*Exercise goal*. For the records below, please print exactly and only the lines from the one with "middle tip: (572, 436)" down to the one with "index mcp: (180, 134)", both ends included, omitting the pictures.

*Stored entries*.
::::::
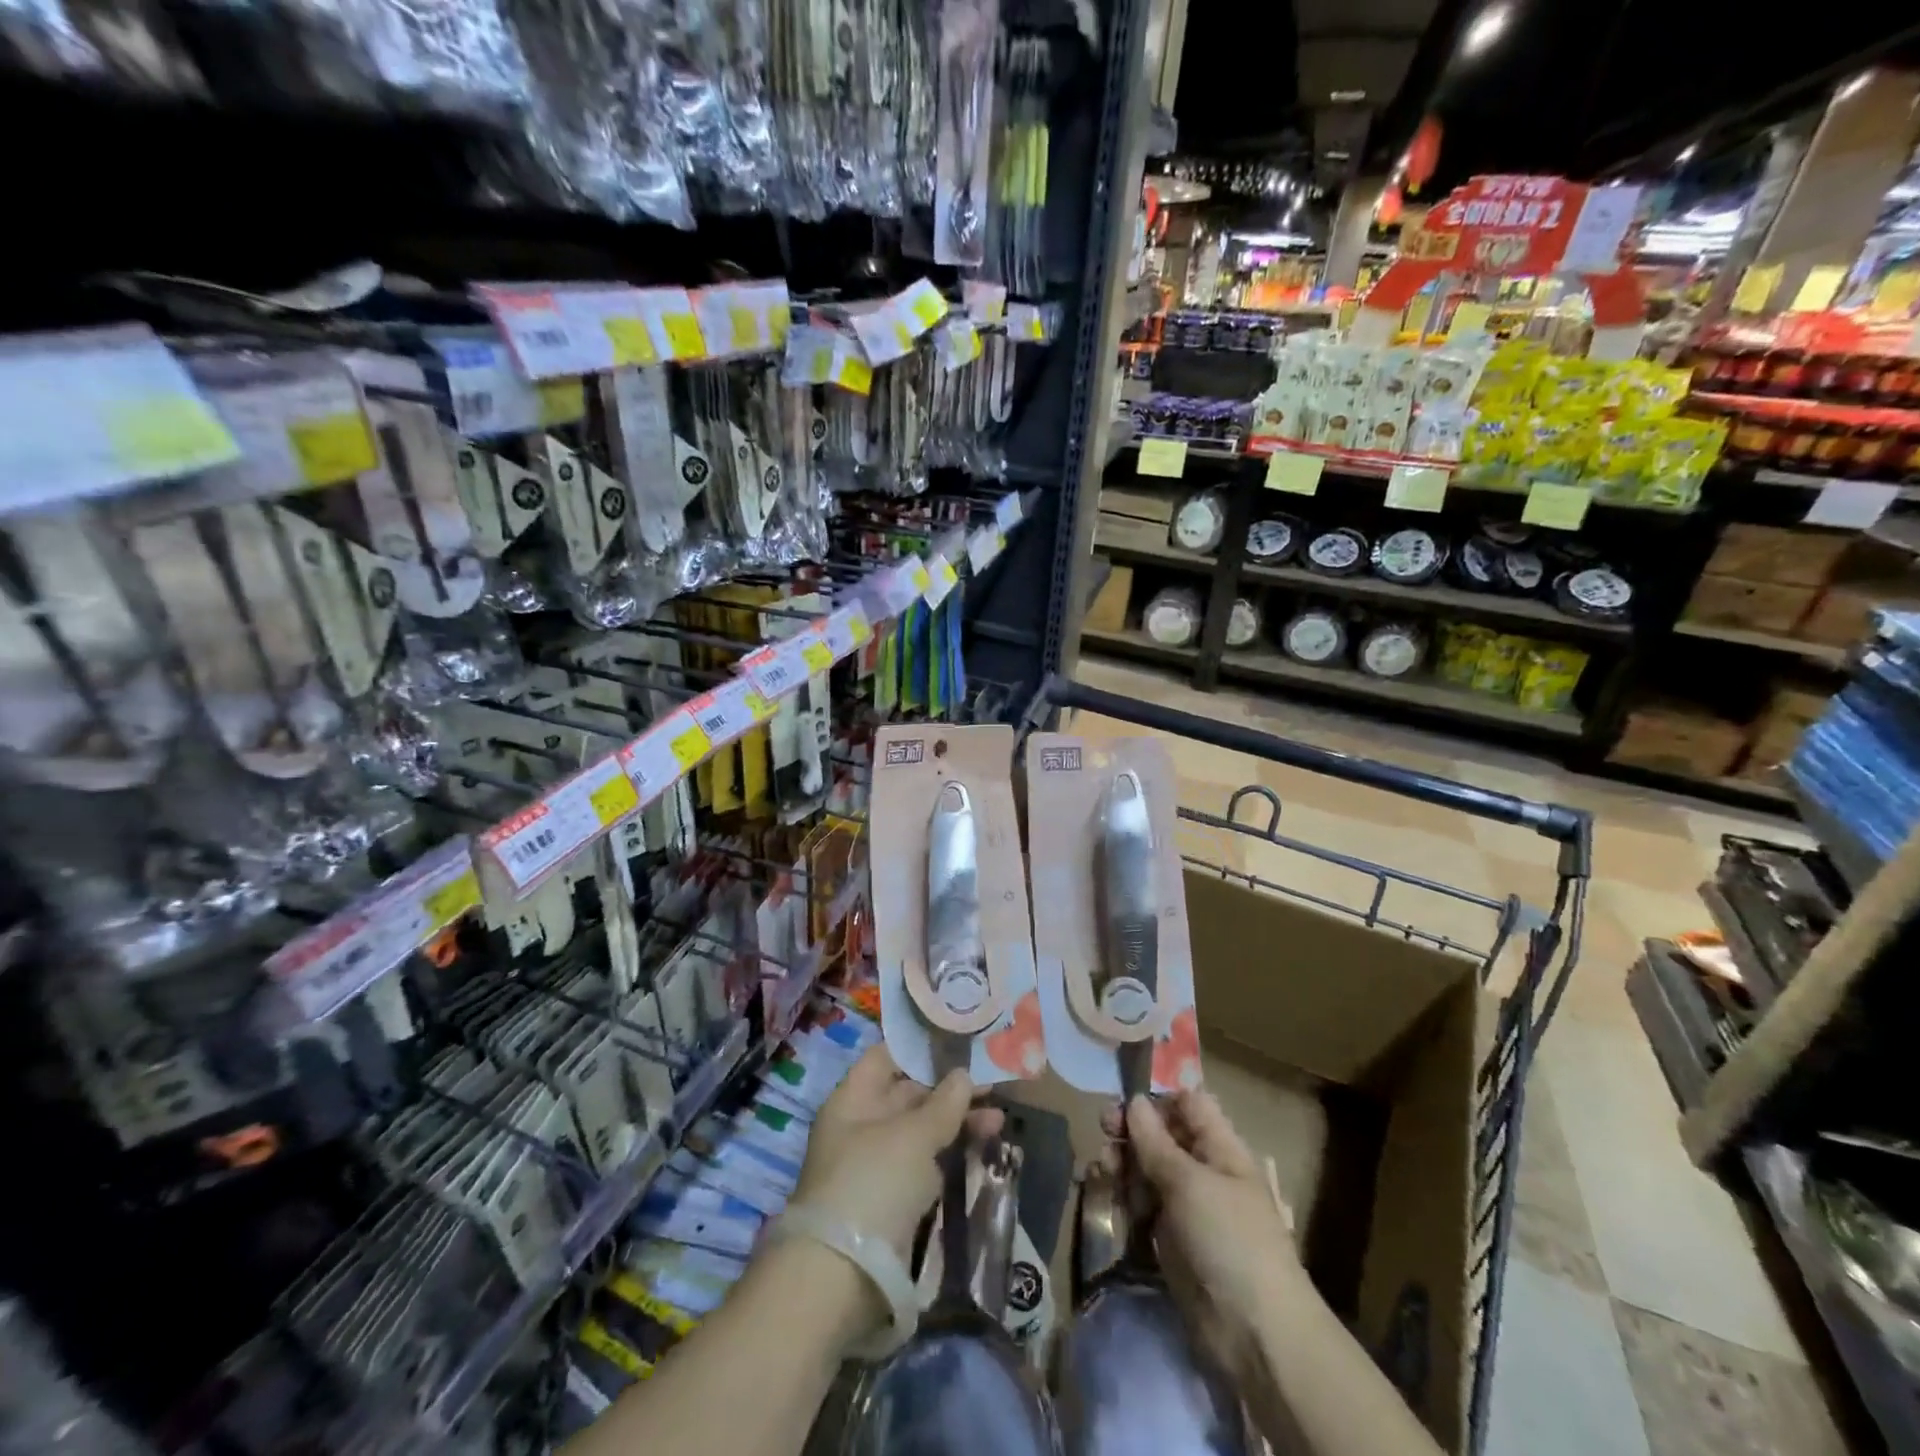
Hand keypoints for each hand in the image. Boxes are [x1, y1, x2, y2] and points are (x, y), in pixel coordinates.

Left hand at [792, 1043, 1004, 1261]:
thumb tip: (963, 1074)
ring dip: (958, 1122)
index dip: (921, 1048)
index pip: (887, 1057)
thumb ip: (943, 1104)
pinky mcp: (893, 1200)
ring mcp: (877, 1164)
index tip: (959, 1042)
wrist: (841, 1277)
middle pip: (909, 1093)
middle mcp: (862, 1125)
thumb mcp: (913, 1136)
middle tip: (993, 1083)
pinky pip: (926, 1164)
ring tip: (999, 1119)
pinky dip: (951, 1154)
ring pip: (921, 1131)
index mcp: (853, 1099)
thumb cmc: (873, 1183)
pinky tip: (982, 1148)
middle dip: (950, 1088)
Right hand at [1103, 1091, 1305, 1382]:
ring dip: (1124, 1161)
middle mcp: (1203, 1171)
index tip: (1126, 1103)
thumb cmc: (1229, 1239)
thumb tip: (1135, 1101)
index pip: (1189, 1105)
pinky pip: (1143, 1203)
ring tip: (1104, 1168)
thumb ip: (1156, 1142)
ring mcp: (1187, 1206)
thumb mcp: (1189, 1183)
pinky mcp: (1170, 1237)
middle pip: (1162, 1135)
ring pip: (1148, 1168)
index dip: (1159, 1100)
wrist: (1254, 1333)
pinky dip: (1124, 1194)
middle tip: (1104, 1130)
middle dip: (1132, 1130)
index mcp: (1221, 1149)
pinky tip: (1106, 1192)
::::::
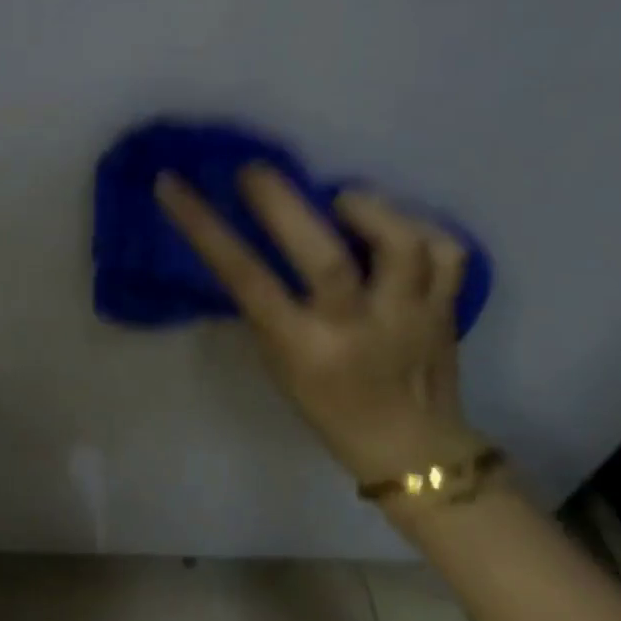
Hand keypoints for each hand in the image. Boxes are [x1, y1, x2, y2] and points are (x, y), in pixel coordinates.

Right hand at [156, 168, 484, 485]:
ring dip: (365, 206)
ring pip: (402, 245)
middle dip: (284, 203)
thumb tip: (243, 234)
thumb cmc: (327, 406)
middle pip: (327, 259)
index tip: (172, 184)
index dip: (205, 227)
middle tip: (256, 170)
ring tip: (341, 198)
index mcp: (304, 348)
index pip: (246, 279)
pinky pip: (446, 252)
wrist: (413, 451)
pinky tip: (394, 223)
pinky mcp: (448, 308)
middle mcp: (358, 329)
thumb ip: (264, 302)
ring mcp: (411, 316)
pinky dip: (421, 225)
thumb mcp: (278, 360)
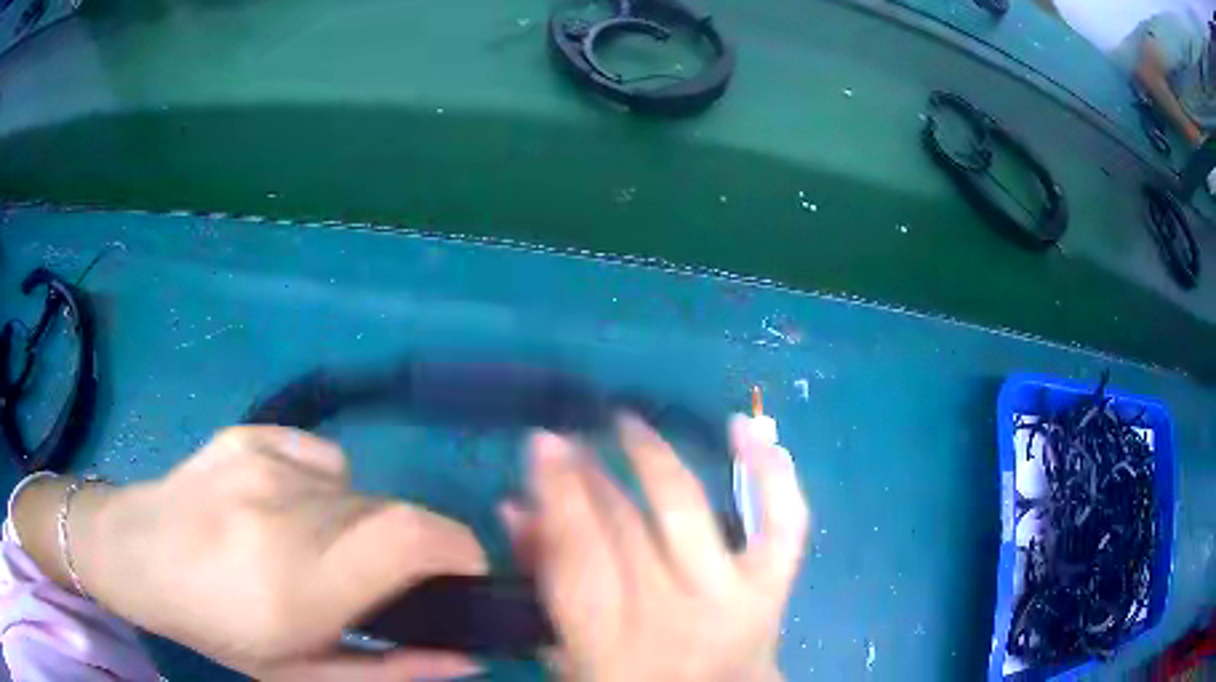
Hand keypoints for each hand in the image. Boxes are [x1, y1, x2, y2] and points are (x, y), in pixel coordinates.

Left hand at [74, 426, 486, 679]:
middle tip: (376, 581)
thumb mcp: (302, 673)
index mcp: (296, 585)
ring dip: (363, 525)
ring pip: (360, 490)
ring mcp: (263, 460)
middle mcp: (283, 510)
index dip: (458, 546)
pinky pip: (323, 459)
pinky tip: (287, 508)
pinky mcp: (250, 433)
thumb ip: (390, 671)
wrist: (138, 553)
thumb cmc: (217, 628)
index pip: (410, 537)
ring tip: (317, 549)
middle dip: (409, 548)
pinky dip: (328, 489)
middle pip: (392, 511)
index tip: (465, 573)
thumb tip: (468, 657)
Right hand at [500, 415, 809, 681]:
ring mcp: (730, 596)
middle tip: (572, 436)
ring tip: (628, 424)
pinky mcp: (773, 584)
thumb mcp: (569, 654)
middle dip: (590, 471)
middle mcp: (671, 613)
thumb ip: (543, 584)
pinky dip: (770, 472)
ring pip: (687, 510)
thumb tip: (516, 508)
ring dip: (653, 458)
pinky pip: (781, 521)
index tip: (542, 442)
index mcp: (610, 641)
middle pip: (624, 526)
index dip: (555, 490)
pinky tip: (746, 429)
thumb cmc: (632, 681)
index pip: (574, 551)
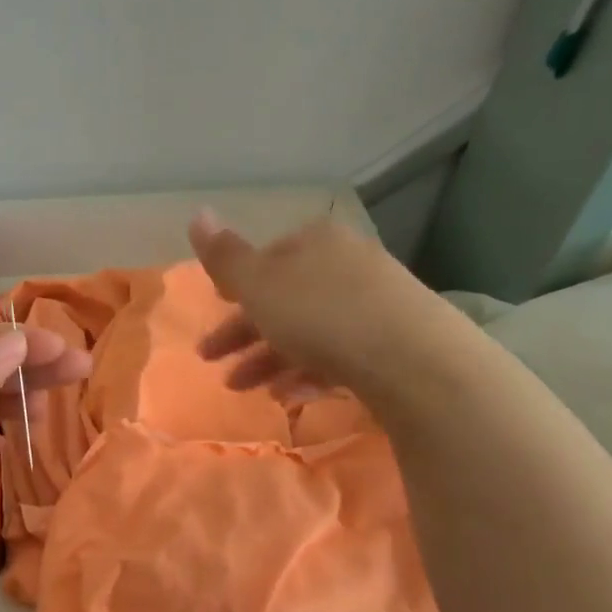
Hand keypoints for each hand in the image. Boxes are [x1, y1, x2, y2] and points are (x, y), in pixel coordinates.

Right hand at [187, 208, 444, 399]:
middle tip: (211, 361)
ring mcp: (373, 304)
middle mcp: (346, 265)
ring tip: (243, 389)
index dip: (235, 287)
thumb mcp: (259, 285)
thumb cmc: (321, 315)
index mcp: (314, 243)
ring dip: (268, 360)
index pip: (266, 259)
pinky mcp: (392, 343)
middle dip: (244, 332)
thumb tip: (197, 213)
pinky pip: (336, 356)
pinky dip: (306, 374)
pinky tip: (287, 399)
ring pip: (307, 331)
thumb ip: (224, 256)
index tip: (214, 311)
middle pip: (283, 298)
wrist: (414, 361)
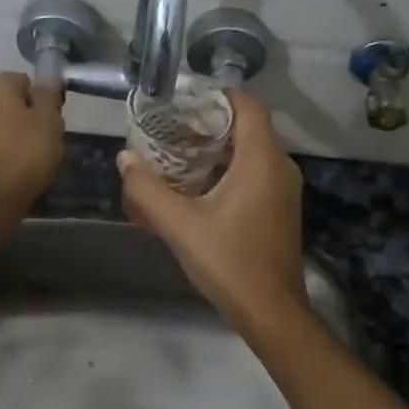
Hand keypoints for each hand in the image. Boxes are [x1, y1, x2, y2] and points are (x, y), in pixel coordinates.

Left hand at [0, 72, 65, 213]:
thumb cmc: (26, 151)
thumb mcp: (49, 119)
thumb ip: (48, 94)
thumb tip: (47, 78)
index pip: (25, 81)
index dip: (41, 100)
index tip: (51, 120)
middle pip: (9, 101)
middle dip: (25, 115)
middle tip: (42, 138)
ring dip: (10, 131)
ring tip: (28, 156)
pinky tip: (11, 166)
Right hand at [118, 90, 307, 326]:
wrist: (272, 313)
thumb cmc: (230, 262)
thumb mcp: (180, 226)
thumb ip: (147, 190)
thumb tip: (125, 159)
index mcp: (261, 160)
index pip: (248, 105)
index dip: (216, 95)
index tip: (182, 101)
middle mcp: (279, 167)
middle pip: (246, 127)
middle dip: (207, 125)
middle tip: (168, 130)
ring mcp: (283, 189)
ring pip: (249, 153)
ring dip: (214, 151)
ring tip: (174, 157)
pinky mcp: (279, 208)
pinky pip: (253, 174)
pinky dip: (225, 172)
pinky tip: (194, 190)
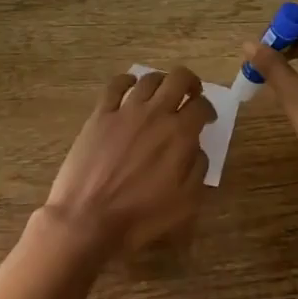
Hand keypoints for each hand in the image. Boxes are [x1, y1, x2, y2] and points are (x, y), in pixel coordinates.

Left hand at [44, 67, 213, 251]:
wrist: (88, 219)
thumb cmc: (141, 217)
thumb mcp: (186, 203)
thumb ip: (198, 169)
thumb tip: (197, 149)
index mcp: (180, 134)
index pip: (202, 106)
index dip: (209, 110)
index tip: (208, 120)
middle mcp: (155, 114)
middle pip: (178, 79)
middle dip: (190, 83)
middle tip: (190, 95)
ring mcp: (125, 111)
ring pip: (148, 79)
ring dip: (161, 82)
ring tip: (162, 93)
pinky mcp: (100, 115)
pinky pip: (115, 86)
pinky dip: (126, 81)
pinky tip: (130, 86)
::::::
*Solved problem*.
middle tip: (572, 436)
ring tip: (628, 424)
pinky mcp: (773, 584)
thumb mcp: (569, 654)
middle dip: (590, 471)
middle mcp: (671, 613)
thumb ip: (543, 584)
pinky dip: (770, 472)
ring pip: (687, 510)
thumb tip: (516, 508)
ring dip: (653, 458)
pinky pip: (781, 521)
index tip: (542, 442)
index mcp: (610, 641)
middle pip: (624, 526)
index dip: (555, 490)
pinky tip: (746, 429)
thumb cmc: (632, 681)
index pip: (574, 551)
Hand keypoints for each hand in the image. Boxes are [x1, y1, x2, y2] and points are (x, y), in pixel coordinates.

Right hand at [187, 208, 444, 399]:
middle tip: (211, 361)
ring mcp: (373, 304)
middle mcp: (346, 265)
ring tip: (243, 389)
index dip: (235, 287)
thumb mcp: (259, 285)
thumb cmc: (321, 315)
index mcp: (314, 243)
ring dip: (268, 360)
index pip: (266, 259)
pinky mcp: (392, 343)
middle dip: (244, 332)
thumb tip: (197, 213)
pinky pip: (336, 356)
pinky dip: (306, 374)
pinky tip: (287, 399)
ring pip: (307, 331)
thumb ip: (224, 256)
index tip: (214, 311)
middle pip: (283, 298)
wrist: (414, 361)
Hand keypoints for each hand in the image. Boxes are [x1, y1, x2, y2] and points are (x, y), in pixel coordinates.

Left hand at [0, 72, 65, 213]:
thumb cmc: (26, 151)
thumb mcp: (49, 119)
thumb ip: (48, 94)
thumb tip: (47, 78)
index pip: (25, 81)
index dip: (41, 100)
index tip: (51, 120)
middle pip: (9, 101)
middle dip: (25, 115)
middle tip: (42, 138)
ring dip: (10, 131)
ring tip: (28, 156)
pinky tip: (11, 166)
Right hand at [118, 90, 307, 326]:
wrist: (272, 313)
thumb cmc: (230, 262)
thumb mcp: (180, 226)
thumb ip: (147, 190)
thumb tip: (125, 159)
index mcp: (261, 160)
index pip: (248, 105)
index dip: (216, 95)
index tip: (182, 101)
middle mcp: (279, 167)
middle pip: (246, 127)
middle dip: (207, 125)
middle tip: (168, 130)
ring mcp: (283, 189)
ring pip: (249, 153)
ring dip: (214, 151)
ring tip: (174, 157)
pinky mcp: (279, 208)
pinky pip: (253, 174)
pinky dip: (225, 172)
pinky tip: (194, 190)
Hand keypoints for each hand in the image. Boxes are [x1, y1, x2, y2] and points are (x, y), in pixel coordinates.

Left hand at [44, 67, 213, 251]:
wrist: (88, 219)
thumb cmc: (141, 217)
thumb mcp: (186, 203)
thumb ip: (198, 169)
thumb tip: (197, 149)
index mcp: (180, 134)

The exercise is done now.